Royal Dutch Shell will be investing less into LNG starting this year. The intention to slow down on investment into liquefied natural gasses will continue towards 2020, insiders in the company have confirmed.
"Integrated gas, which was previously a growth priority for Shell, has reached critical mass following the BG acquisition...particularly in Australia. The pace of new investment will slow here," said Shell chief executive Ben Van Beurden.
Shell bought rival BG Group (a group known for its LNG sales) for $50 billion. After the purchase, Shell said it would "limit spending" on new projects. There is an impending $40 billion project in Canada that still needs to happen, however, analysts are saying it could be postponed.
Shell will be exiting 5 to 10 countries to further cut spending, under the oil crisis the world currently finds itself in. They are now moving closer and closer to shale oil and gas production and renewable energies. This would leave Australia - now one of the biggest LNG producers - without major investment in LNG.
"There is a view that says if we wait, we don't have to do anything because the demand of the developing world will grow...and if we turn off coal power stations, gas demand will go up, and next year's conference will be a rosy one. Well, nothing could be further from the truth. Simply surviving is not an option...we must change to grasp the opportunity in front of us," said Woodside Petroleum chief Peter Coleman, talking to a crowd at the Australian Petroleum Production and Exploration Association in Woodside.

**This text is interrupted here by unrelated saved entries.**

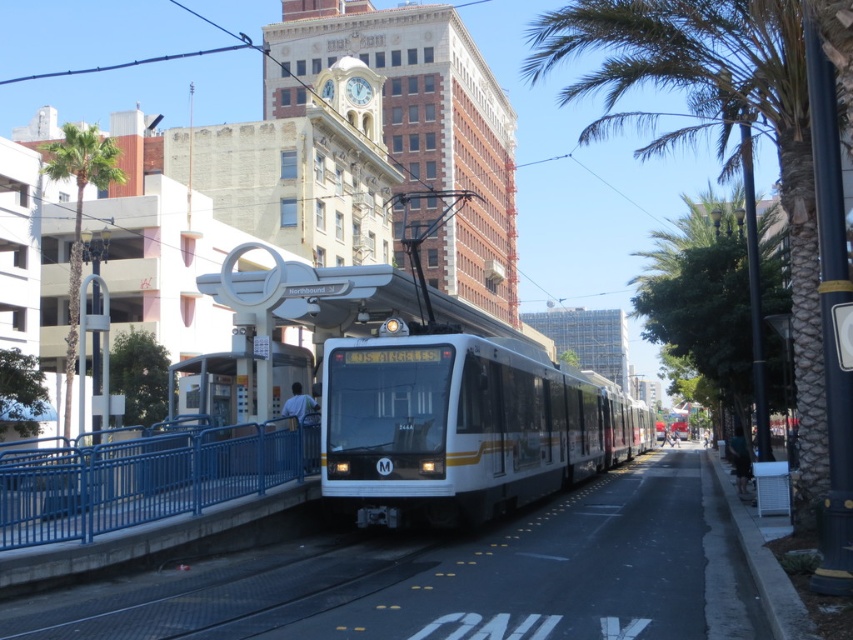
You are a passenger waiting on the blue metal railing at lower left and want to board the white glossy train at center. Which direction should you move to reach the train?

The white glossy train at center is located below the blue metal railing at lower left, so you should move downward towards the train to board it.

You are a photographer trying to capture both the white glossy train at center and the green leafy palm tree at left in a single frame. Based on their sizes, which object should you focus on first to ensure they both fit in the photo?

The white glossy train at center is thinner than the green leafy palm tree at left, so you should focus on the green leafy palm tree at left first to ensure both fit in the photo.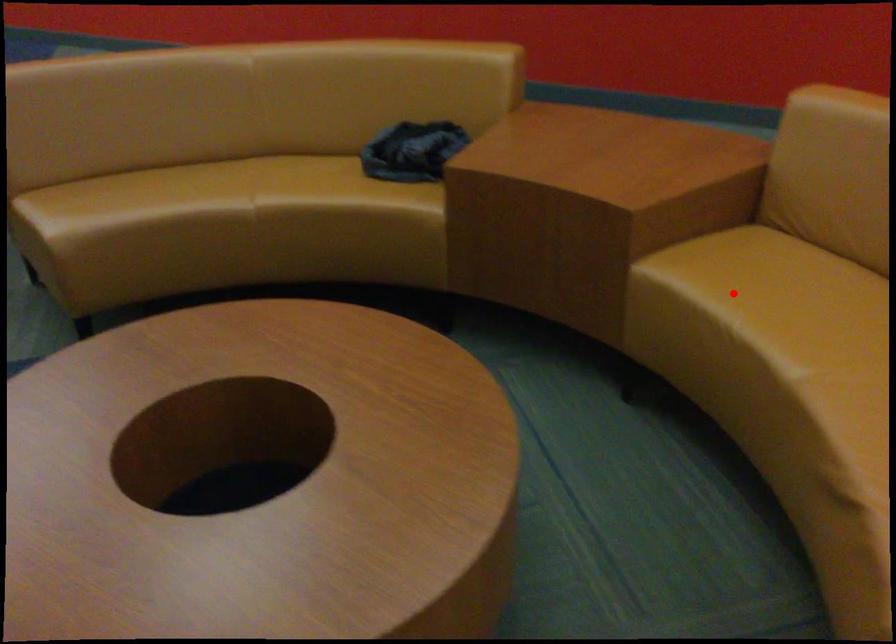
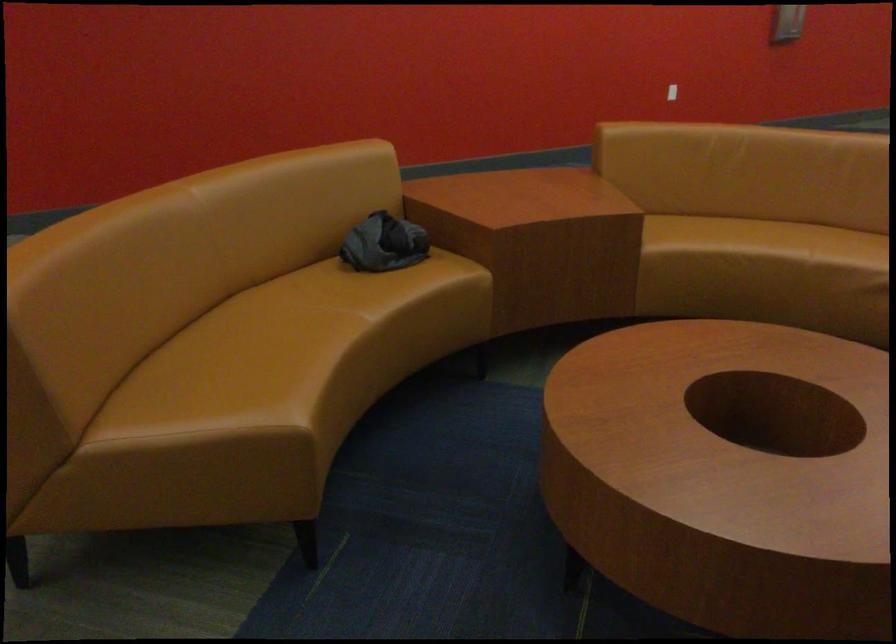
Find the pixel in the second image that matches the highlighted location in the first image.

(719, 242)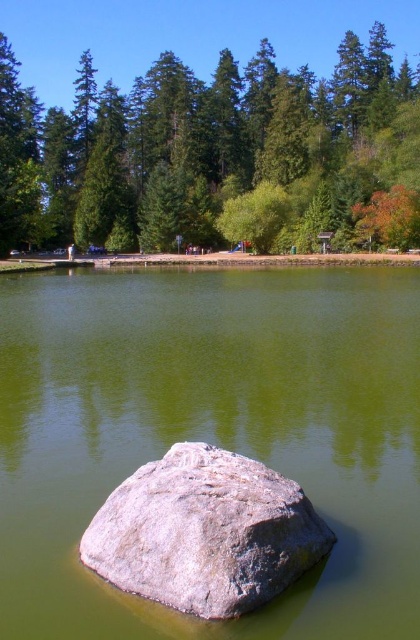
Does smooth gray rock at center have a larger size compared to green matte tree at upper center?

No.

Does smooth gray rock at center appear over green matte tree at upper center?

No.

Between point (378, 477) and point (141, 116), which one is positioned in front?

Point (378, 477)

Locate an element on the screen. The image size is (420, 640). smooth gray rock at center is located at coordinates (210, 433).

Which of these two, green matte tree at upper center or gray rough rock at center, stands taller?

green matte tree at upper center is taller.

Measure the distance from green matte tree at upper center to gray rough rock at center.

The distance of green matte tree at upper center from gray rough rock at center is 82.00 meters.

Is point (12, 164) positioned after point (139, 552)?

Yes, it is behind point (139, 552).

The width and height of the screenshot is (420, 640). I want to click on green matte tree at upper center, so click(204, 147).

Who is shorter, smooth gray rock at center or gray rough rock at center?

Standing shorter between the two is gray rough rock at center.

Locate an element on the screen. The width and height of the screenshot is (420, 640). smooth gray rock at center is located at coordinates (210, 433).

Does point (259, 285) come closer to viewer compared to point (273, 513)?

No, it is not.

Locate an element on the screen. Image resolution: width=420 pixels, height=640 pixels. smooth gray rock at center is located at coordinates (210, 433).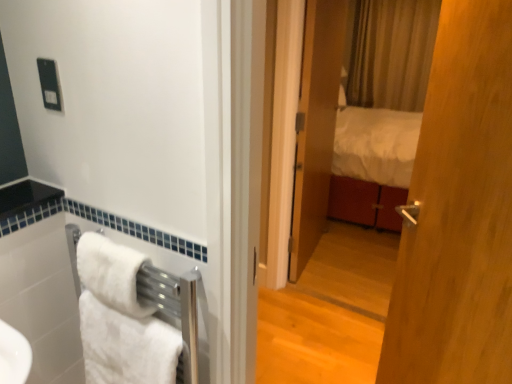
Locate an element on the screen. This screenshot has height=384, width=512. free location in front of wooden door at center is located at coordinates (332, 280).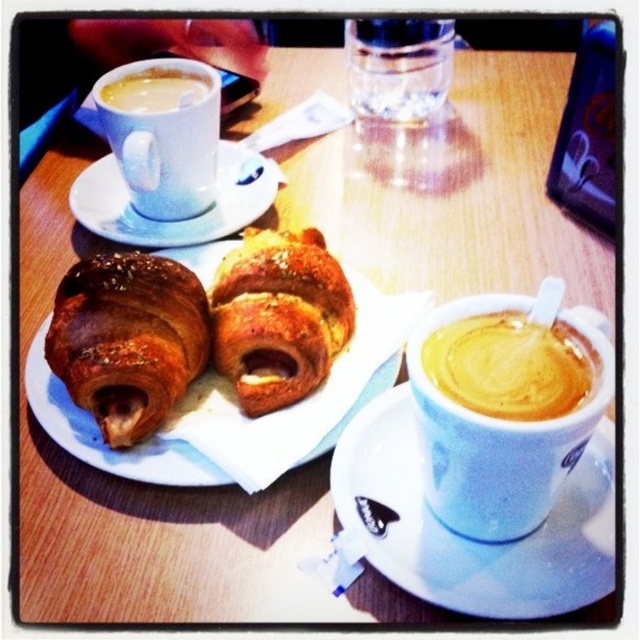
Can you confirm if golden frothy coffee at center is taller than golden brown croissant at center?

No.

In the scene shown: Between golden frothy coffee at center and golden brown croissant at center, which one appears on the left side from the viewer's perspective?

Positioned to the left is golden brown croissant at center.

Measure the distance between point (x=442, y=388) and camera.

A distance of 13.32 inches exists between point (x=442, y=388) and camera.

Find the location of `golden frothy coffee at center`. golden frothy coffee at center is located at coordinates (509, 365).

Which is above, white ceramic saucer at upper left or transparent glass at upper center?

transparent glass at upper center is higher up.

Who is positioned more to the right, white ceramic saucer at upper left or transparent glass at upper center?

Positioned to the right is transparent glass at upper center.

Does point (76, 198) come farther from viewer compared to point (352, 52)?

No, it is not.

The width and height of the screenshot is (640, 640). Identify the location of white ceramic saucer at upper left. (180, 220).

Based on the photo, between golden brown croissant at center and matte white cup at upper left, which one appears on the left side from the viewer's perspective?

From the viewer's perspective, matte white cup at upper left appears more on the left side.

This screenshot has height=640, width=640. What do you see at coordinates (99, 435) in the screenshot?
I see `golden brown croissant at center` at bounding box center [99, 435].

Describe the element at coordinates (99, 435) in the screenshot. This screenshot has width=640, height=640. I see `golden brown croissant at center` at that location.

You are a GUI agent. You are given a task and a screenshot of the screen. Output one action in this format:
    pyautogui.click(x=<x>, y=<y>)
    Task: Click on the golden brown croissant at center
    
    Given the screenshot: What is the action you would take?
    pyautogui.click(x=99, y=435)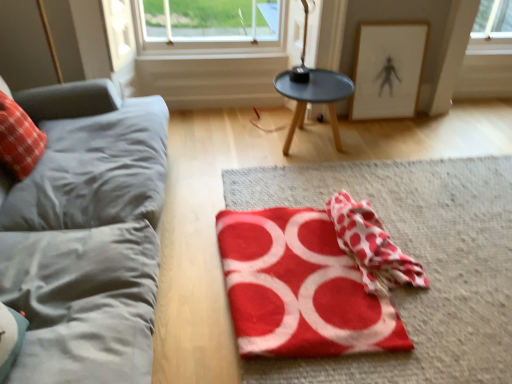
Find the location of a particular element. The image size is (512, 384). vacant space behind red felt yoga mat at center is located at coordinates (318, 184).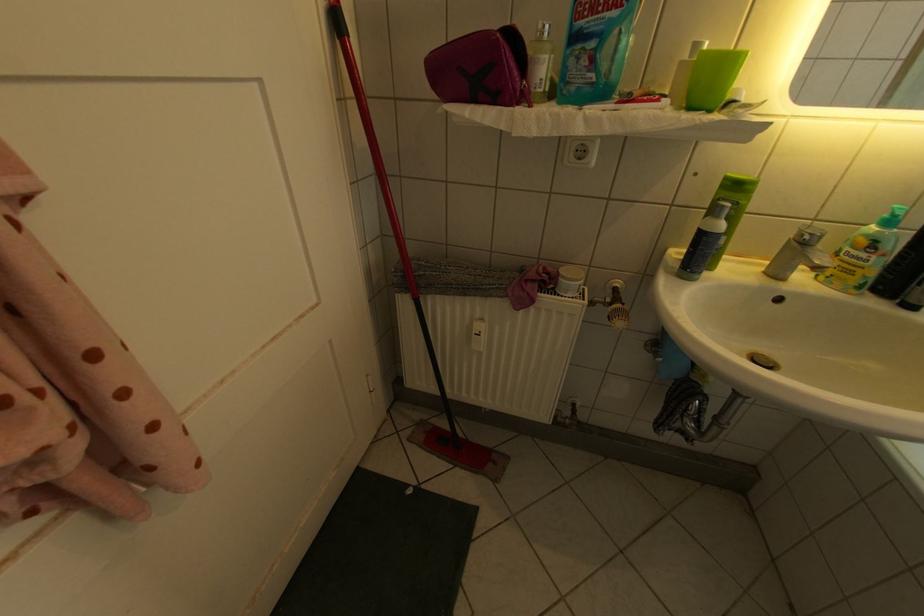
What are the coordinates of `radiator thermostat knob` in the screenshot? It's located at click(617, 315).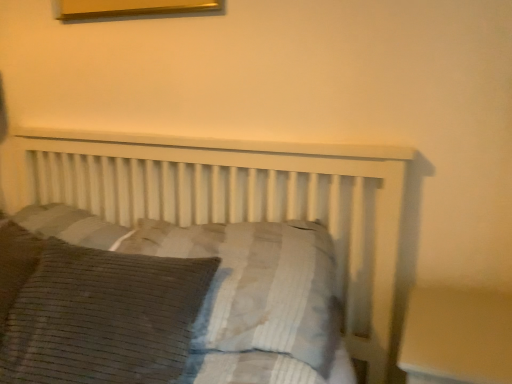
Question: Considering the relative sizes of brown corduroy pillow at center, the second pillow positioned from the left, and brown corduroy pillow at lower left, marked as the 2th pillow in a right-to-left arrangement, in the image provided, is brown corduroy pillow at center, the second pillow positioned from the left, thinner than brown corduroy pillow at lower left, marked as the 2th pillow in a right-to-left arrangement,?

Choices:
 (A) no
 (B) yes

Answer: (A)

Question: Can you confirm if brown corduroy pillow at center, the second pillow positioned from the left, is bigger than brown corduroy pillow at lower left, marked as the 2th pillow in a right-to-left arrangement?

Choices:
 (A) no
 (B) yes

Answer: (B)

Question: Can you confirm if brown corduroy pillow at center, which is the 1th pillow in right-to-left order, is taller than brown corduroy pillow at lower left, marked as the 2th pillow in a right-to-left arrangement?

Choices:
 (A) no
 (B) yes

Answer: (A)

Question: Is brown corduroy pillow at center, which is the 1th pillow in right-to-left order, facing away from brown corduroy pillow at lower left, the 1th pillow in the left-to-right sequence?

Choices:
 (A) yes
 (B) no

Answer: (B)

Question: Does brown corduroy pillow at center, which is the 1th pillow in right-to-left order, appear on the right side of brown corduroy pillow at lower left, marked as the 2th pillow in a right-to-left arrangement?

Choices:
 (A) no
 (B) yes

Answer: (B)

Question: Is brown corduroy pillow at center, the second pillow positioned from the left, beside brown corduroy pillow at lower left, the 1th pillow in the left-to-right sequence?

Choices:
 (A) yes
 (B) no

Answer: (B)

Question: Does brown corduroy pillow at lower left, marked as the 2th pillow in a right-to-left arrangement, have a lesser width compared to brown corduroy pillow at center, the second pillow positioned from the left?

Choices:
 (A) no
 (B) yes

Answer: (B)

Question: Can you confirm if brown corduroy pillow at lower left, marked as the 2th pillow in a right-to-left arrangement, is wider than brown corduroy pillow at center, which is the 1th pillow in right-to-left order?

Choices:
 (A) no
 (B) yes

Answer: (A)

Question: Are brown corduroy pillow at lower left, the 1th pillow in the left-to-right sequence, and brown corduroy pillow at center, which is the 1th pillow in right-to-left order, beside each other?

Choices:
 (A) yes
 (B) no

Answer: (B)

Question: Is brown corduroy pillow at lower left, the 1th pillow in the left-to-right sequence, not close to brown corduroy pillow at center, which is the 1th pillow in right-to-left order?

Choices:
 (A) yes
 (B) no

Answer: (B)

Question: Is brown corduroy pillow at lower left, the 1th pillow in the left-to-right sequence, behind brown corduroy pillow at center, the second pillow positioned from the left?

Choices:
 (A) yes
 (B) no

Answer: (B)

Question: From the image's perspective, is brown corduroy pillow at lower left, the 1th pillow in the left-to-right sequence, located beneath brown corduroy pillow at center, the second pillow positioned from the left?

Choices:
 (A) no
 (B) yes

Answer: (B)

Question: Looking at their shapes, would you say brown corduroy pillow at center, which is the 1th pillow in right-to-left order, is wider or thinner than brown corduroy pillow at lower left, the 1th pillow in the left-to-right sequence?

Choices:
 (A) thin
 (B) wide

Answer: (B)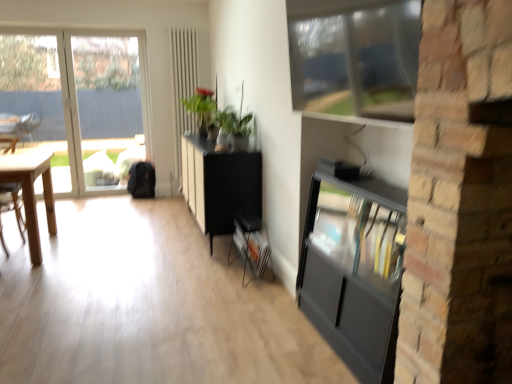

"LNG is still a segment that strongly supports reinvestment. But LNG moves in fits and starts and it demands investment in big lumps," Van Beurden said.
Coleman further berated the Australian LNG industry for investing into the wrong areas. LNG projects topped $200 billion in investment in the last ten years. He said: "While we may wax lyrical about the $200 billion, it actually started as $100 billion. We shouldn't be proud of the $200 billion. We didn't deliver on our promise, we've delivered a very expensive energy source."